In 2000, after Miles and Ozzie passed away, Mieko retired from the Pasadena Unified School District and relocated to Utah where she was eventually to became Grandma to young Aubrey, Roscoe, Tomio, and Yukio. During this period, she volunteered at Aubrey and Roscoe’s elementary school and ran the infamous “Grandma School” for her Utah grands every single summer. She loved hosting family dinners and working in her large yard, planting and tending to her vegetables and flowers. Neighbors would see her in the barely light morning hours as she would putter in her garden until it got too hot. Mieko enjoyed road trips to Las Vegas and California to visit family – especially her three California grandkids Cole, Tristan, and Noah. These visits made her very happy.

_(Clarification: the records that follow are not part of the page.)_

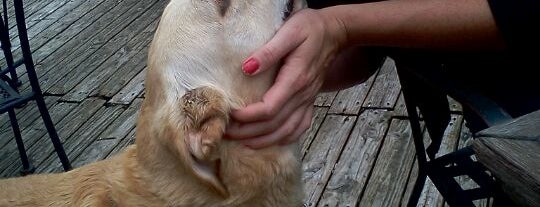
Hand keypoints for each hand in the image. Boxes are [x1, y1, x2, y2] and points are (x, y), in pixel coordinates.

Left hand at [225, 9, 345, 148]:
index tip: (229, 114)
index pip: (269, 109)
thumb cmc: (309, 28)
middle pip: (274, 125)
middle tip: (226, 133)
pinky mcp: (310, 101)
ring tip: (242, 142)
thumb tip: (246, 68)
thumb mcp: (289, 32)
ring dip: (264, 140)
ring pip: (287, 131)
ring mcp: (308, 100)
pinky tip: (271, 141)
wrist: (334, 32)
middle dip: (248, 132)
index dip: (247, 116)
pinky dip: (284, 138)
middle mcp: (303, 95)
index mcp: (295, 80)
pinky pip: (300, 127)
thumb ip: (268, 51)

Mieko’s life was a life well lived. She was an extraordinarily strong and determined woman. She took pleasure in doing creative projects and being in the kitchen, and she didn’t mind hard work one bit. She was always up for a new adventure or a fun activity and enjoyed her travels. She had a soft spot for people experiencing hardship and loved being with family. Mieko is survived by her children Shannon (Bill) Moedl, Erin (Stephan) Sugiyama, Parker (Cindy) Nishi, and Darby (Jeff) Lipp, and her seven much-loved grandchildren Aubrey, Roscoe, Tomio, Tristan, Cole, Yukio, and Noah. Preceding her in death are her parents Mike Kumataro and Mitsuko (AKA Mitsuno), brothers Charles Toru and Kenji Henry, husband Azuma, and son Miles. Mieko has been laid to rest at Live Oak Memorial Park in Monrovia, California.

Guestbook/Condolences

I read the obituary every day. Your mom had such a good life except in the camps an I'm sorry for that. How lucky you were to have such a wonderful person like her. Thank you for writing her story.